RESEARCHING FIBRES IN THE MICROSCOPE!
Now it is time to research the fibres used during the paper making process in the different papers of ‘Effort and Ideals’ lithograph prints.
There are several methods to identify fibres such as the staining technique. The most common is Hertzberg’s Reagent which is used for paper fibres are based on iodine and zinc chloride. This type of stain is formulated to dye different groups of fibres differing colours. However, there are many disadvantages using this system because the specific colours stated for particular fibres are difficult to reproduce.
So, in this case we decided to take some samples of fibres of the prints and identify them under the polarising microscope.
In the first image, we are taking a small sample of fibres from one of the prints. We are using an invasive and destructive technique for that reason we have to be extremely careful taking the sample. Just shaving a little bit the very bottom edge we will be able to get enough fibres to analyse in the microscope.
In the third picture we are leaving the fibre sample on the microscope slide.

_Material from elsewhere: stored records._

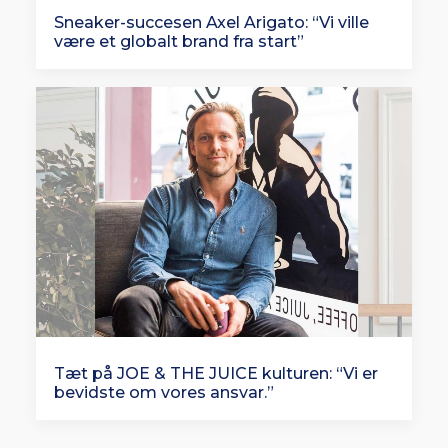
Sneaker-succesen Axel Arigato: “Vi ville
være et globalt brand fra start”
Tæt på JOE & THE JUICE kulturen: “Vi er
bevidste om vores ansvar.”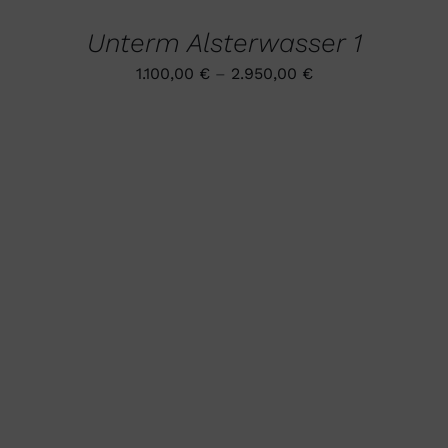
WEIST
GEWÄHLT
MEHRERE
WERDEN
Unterm Alsterwasser 1
VARIANTEN
AUF.
1.100,00
€
–
2.950,00
€
DIE
OPTIONEN
KÖNNEN
AUF
DER
PRODUKTSEITE
GEWÄHLT
WERDEN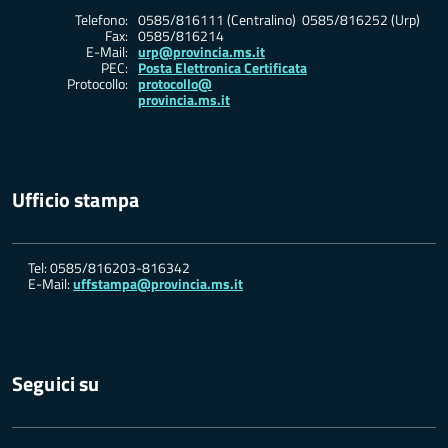
Telefono:
0585/816111 (Centralino) 0585/816252 (Urp)
Fax:
0585/816214
E-Mail:
urp@provincia.ms.it
PEC:
Posta Elettronica Certificata
Protocollo:
protocollo@
provincia.ms.it
Ufficio stampa
Tel: 0585/816203-816342
E-Mail:
uffstampa@provincia.ms.it
Seguici su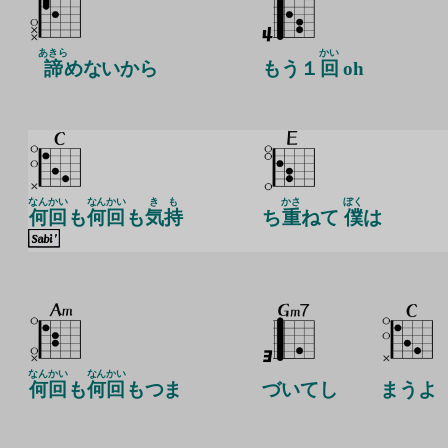
あきら
かい
諦
めないから
もう１
回
oh
なんかい
なんかい
き
も
かさ
ぼく
何回
も
何回
も
気
持
ち
重
ねて
僕
は
なんかい
なんかい
何回
も
何回
もつま
づいてし
まうよ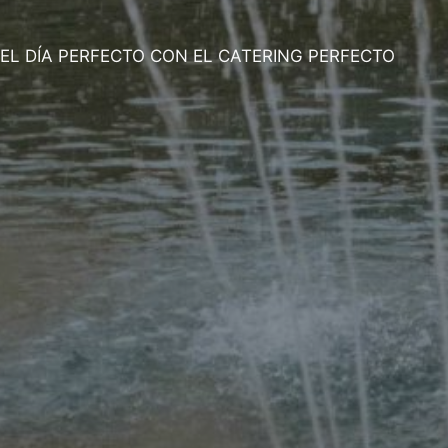
EL DÍA PERFECTO CON EL CATERING PERFECTO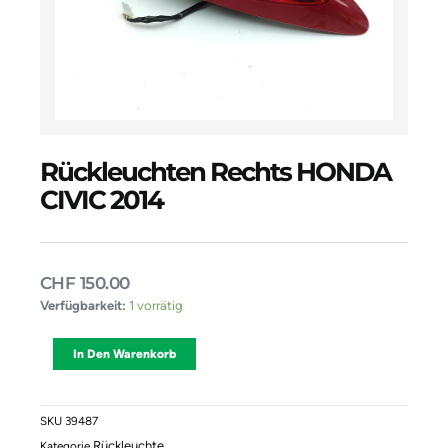
Rückleuchten Rechts HONDA
CIVIC 2014
CHF
150.00
Rückleuchten
Verfügbarkeit:
1 vorrätig
Rechts
HONDA
Alternative:
In Den Warenkorb
CIVIC
2014
Menge
SKU
39487
Rückleuchte
Kategorie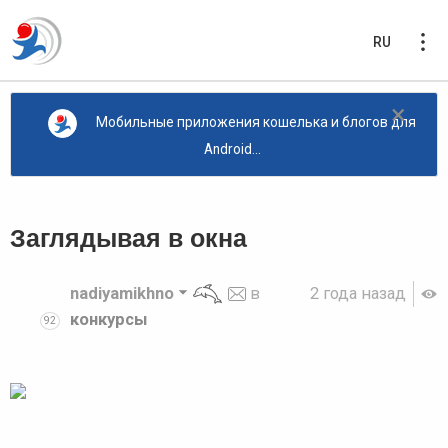
RU
×
Мобильные приложения кошелька и блогов для
Android...
Заглядывая в окна
nadiyamikhno
в
2 года назад
конкурсы
92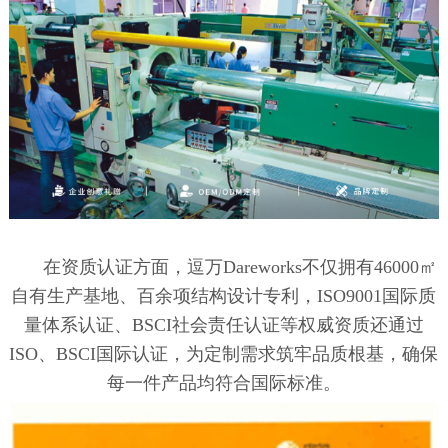
在资质认证方面，逗万Dareworks不仅拥有46000㎡
自有生产基地、百余项结构设计专利，ISO9001国际质
量体系认证、BSCI社会责任认证等权威资质还通过
ISO、BSCI国际认证，为定制需求筑牢品质根基，确保
每一件产品均符合国际标准。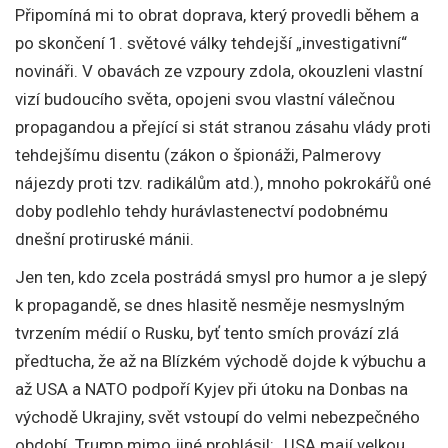
Připomíná mi to obrat doprava, který provedli během a
po skončení 1. světové války tehdejší „investigativní“
novináři. V obavách ze vzpoury zdola, okouzleni vlastní
vizí budoucího světa, opojeni svou vlastní válečnou
propagandou a přející si stát stranou zásahu vlády proti
tehdejšímu disentu (zákon o špionáži, Palmerovy
nájezdy proti tzv. radikálům atd.), mnoho pokrokářů oné
doby podlehlo tehdy hurávlastenectví podobnému
dnešní protiruské mánii.
Jen ten, kdo zcela postrádá smysl pro humor a je slepý
k propagandě, se dnes hlasitě nesměje nesmyslným
tvrzením médií o Rusku, byť tento smích provází zlá
předtucha, že až na Blízkém východě dojde k výbuchu a
až USA a NATO podpoří Kyjev při útoku na Donbas na
východě Ukrajiny, svět vstoupí do velmi nebezpečného
období. Trump mimo jiné prohlásil: „USA mají velkou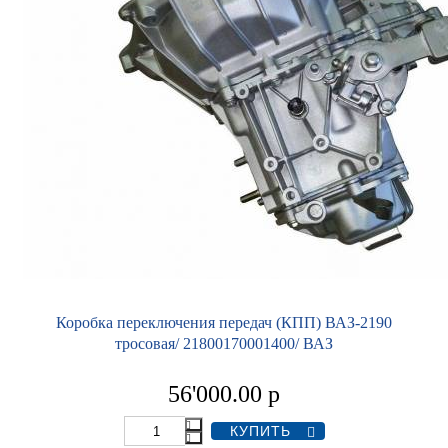
Коробка переключения передач (КПП) ВАЗ-2190
тросовая/ 21800170001400/ ВАЗ
56'000.00
р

After that, we will cover the sample with a cover slip and sealing with Meltmount (is a thermoplastic: it is fluid when heated and functionally a solid at room temperature; the appearance of the prepared slide will remain unchanged after the slide is returned to room temperature).
Once the sample is ready, we will work with it in the microscope. We took photos applying different magnifications.
In the fifth image, you can observe a detail of a linen fibre through the microscope. The term ‘linen’ covers a wide variety of material described as flax or linen. In both Europe and China flax has been used as a textile material since at least 4,500 BC.
The raw material after cutting and removing the seed head is retted in still or slow running water to slow process of bacterial decomposition. In some areas the process is carried out in a damp atmosphere only.
Linen is a bast fiber. Flax fibers vary in length from about 25 to 150 mm (1 to 6 in) and average 12-16 micrometers in diameter. Flax fibers can usually be identified by their “nodes” which add to the flexibility and texture of the fabric.
Other samples taken from the thinner prints revealed cotton as a main material. So in both cases we are talking about good quality paper fibres.